I do, however, enjoy that Grace (Bailee Madison) and Nick (Rhys Matthew Bond) never try for a romance. I’m sure eventually they will because, Hallmark Channel, but I’m impressed that it’s remained an untouched subject this season. It was definitely something that the show was aiming toward in the first season with the two, but I’m happy to see that it’s gone in a different direction. Though one has to wonder what happened to Grace’s friend from the first season. He just got unceremoniously got written off the show, didn’t he?

Actually, one of my favorite romances is between Stephanie (Kylee Evans) and Ben (Jefferson Brown). I really shouldn’t like it, mostly due to the cliché of a high maintenance woman who wanted to be with a rich and successful man, but ends up falling for a handyman, and hides her budding relationship from her overly judgmental mother, causing a rift in the relationship itself. However, I have been on the receiving end of this pretty much in every relationship I’ve been in, where it needed to be a secret, so I related to Ben’s reaction when he initially broke things off with Stephanie. It really is a hurtful thing to not know if you’re a shameful element to a relationship, so I can’t say that I didn’t get drawn into this one.
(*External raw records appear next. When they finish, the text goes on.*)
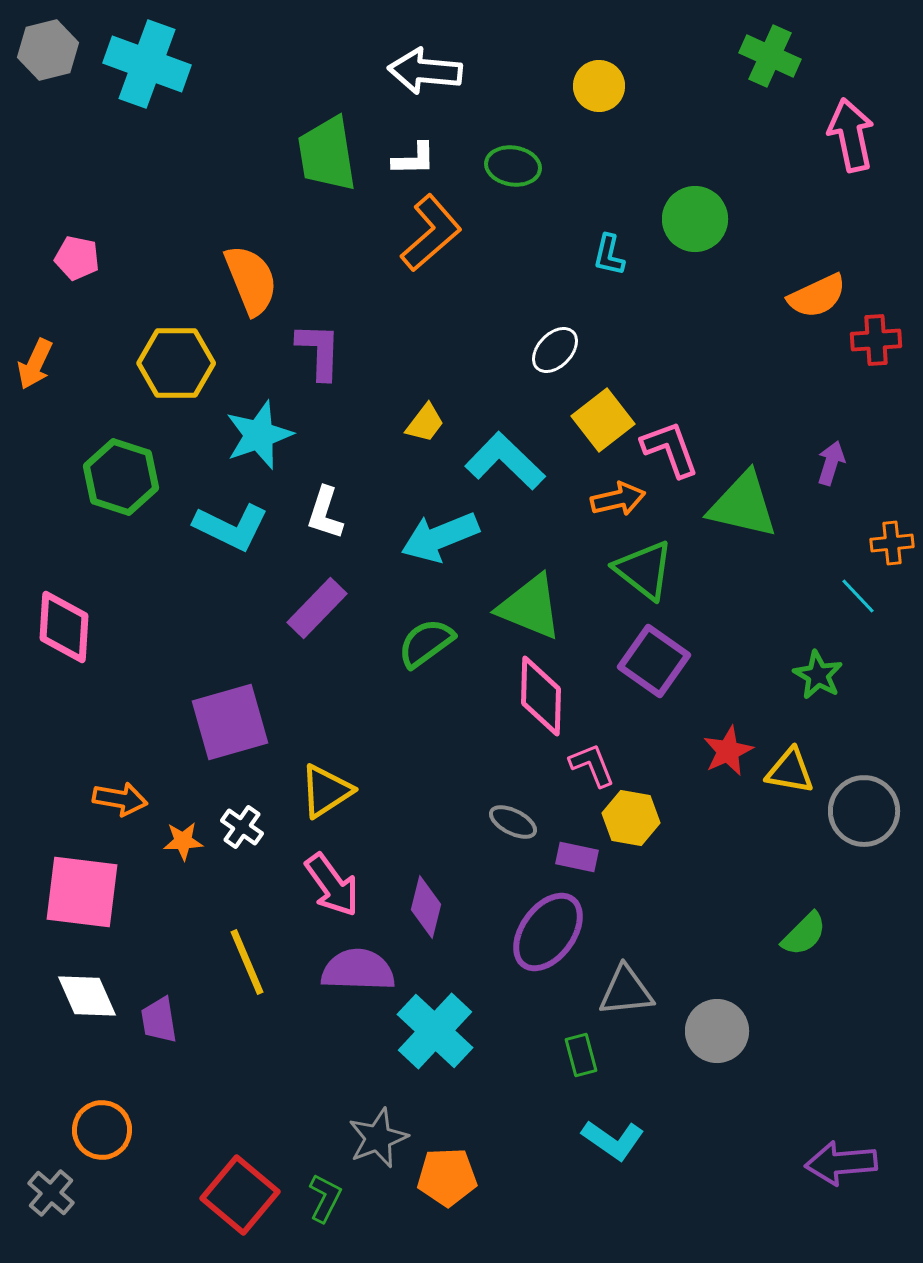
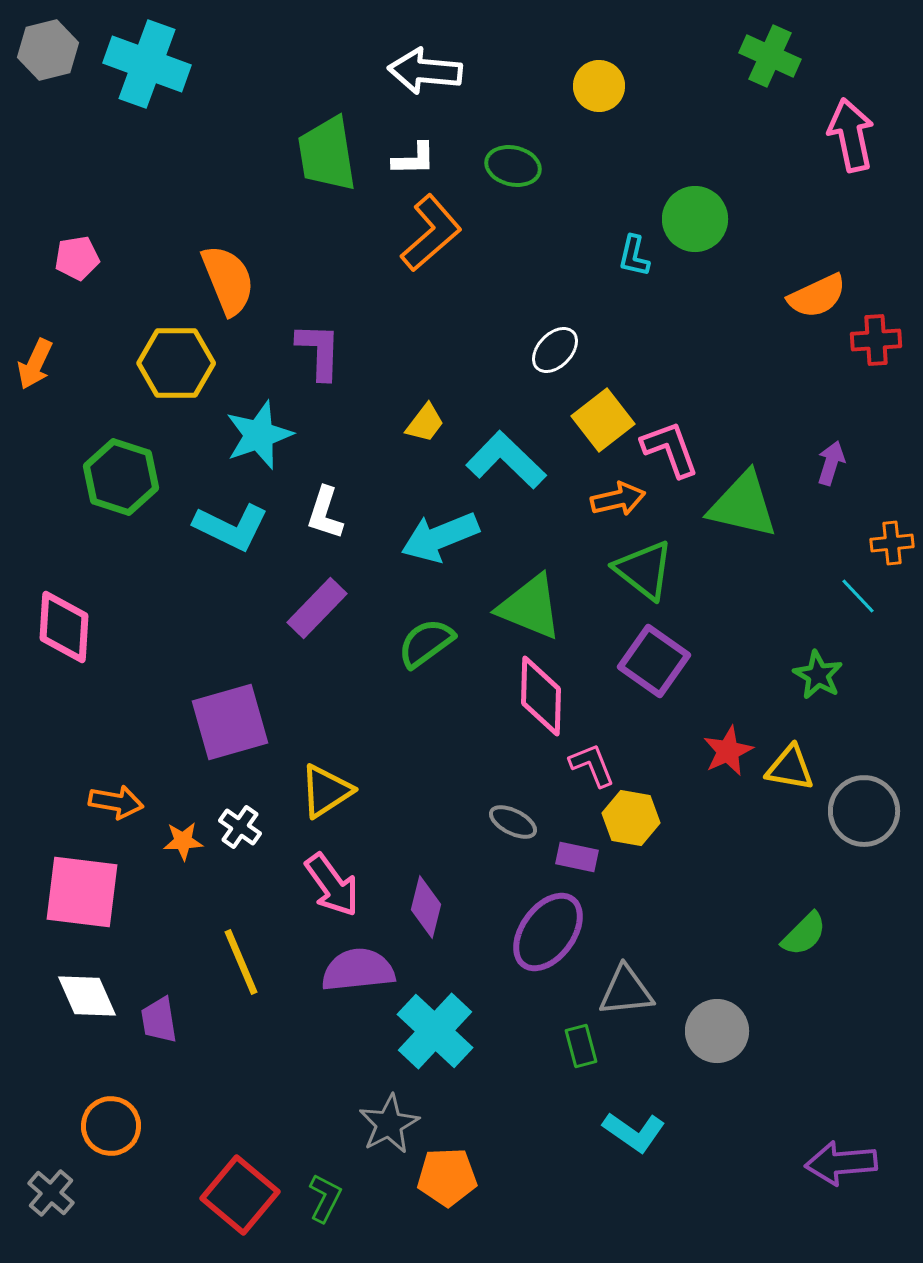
green ellipse at (513, 166): rotated 4 degrees clockwise
cyan L-shape at (609, 255): moved 25 px right, 1 px down
pink pentagon at (77, 258): rotated 21 degrees counterclockwise
orange semicircle at (251, 280): moved 23 px left
cyan L-shape at (505, 461): moved 1 px right, 1 px up
yellow triangle at (790, 771): moved 3 px up
orange arrow at (120, 799): moved 4 px left, 3 px down
white cross at (242, 827): moved 2 px left
yellow line at (247, 962): moved 6 px left
purple semicircle at (358, 970): rotated 8 degrees counterclockwise
green rectangle at (581, 1055): moved 9 px up
orange circle at (102, 1130): moved 9 px right, 4 px up
gray star at (378, 1138): moved 11 px right, 14 px up; rotated 6 degrees counterclockwise
cyan L-shape at (613, 1140): moved 21 px right, 8 px up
Abigail (Sarah Power) remains my favorite character. While she incessantly smiles exactly like Cassie does, but I love how Power owns her devious looks and her passive-aggressive mannerisms. It really tickles me to no end. Even to see her get so worked up over getting a man in her life, like Greg (Chad Connell), was an interesting twist. Not to mention, loved the new red hair. A nice contrast to the raven-maned Cassie, and the bombshell blonde that is Stephanie. As per usual, Abigail is just a lot of fun to watch and brings a better sense of mystery behind her motives and actions.

I know it’s sad to say, but I really miss Hannah Endicott-Douglas. She was such a sweet element from the movies that it’s such a shame that she gets so unceremoniously written off the show. I have to wonder why. I know by this point in the story she should technically be in her early thirties, but they aged up Brandon’s character to fit Dan Jeannotte from the younger Matthew Knight, and recast Tara (Rebecca Dalton) from Ashley Leggat, so why was Lori a casualty? I know, I know, she was in season one, but she’s barely even referenced this season. I take that back, she’s never referenced. By God, they’ll reference Jake ’till kingdom come, but Heaven forbid that Brandon’s sister ever get a nod as to what she’s up to. Ugh… frustrations…
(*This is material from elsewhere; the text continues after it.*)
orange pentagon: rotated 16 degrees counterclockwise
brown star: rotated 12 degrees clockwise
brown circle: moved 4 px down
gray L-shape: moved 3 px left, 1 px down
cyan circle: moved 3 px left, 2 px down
Why am I so emotionally invested in this sappy show?!

It’s possible that I’m going to give this show a break for awhile, just because I would like to review actual movies. But I intend to review season three at some point in the future. Stay tuned, I suppose.

My honest rating for GOOD WITCH (Season 2): 3/5


2 Replies to “Netflix review: GOOD WITCH (Season 2)”

  1. so confusing/random that they recast tara! & i also don’t understand why anthony (grace’s supposed best friend in season 1) got written off, either. he and grace had a nice, realistic friendship. i also don’t understand why i like this show so much, it’s honestly cringe inducingly cheesy/sappy a lot of the time… but i do! a lot of the show gives me ‘gilmore girls’ vibes, i think they borrowed/ripped off the stars hollow/small town thing with the single mother/daughter dynamic, the town square & festivities, the overinvolved, annoying mayor (martha, who is this show’s taylor doose). also, the coffee shop where everyone meets up (in this show, the ‘bistro cafe’, which is a hilarious name; luke’s in gilmore girls).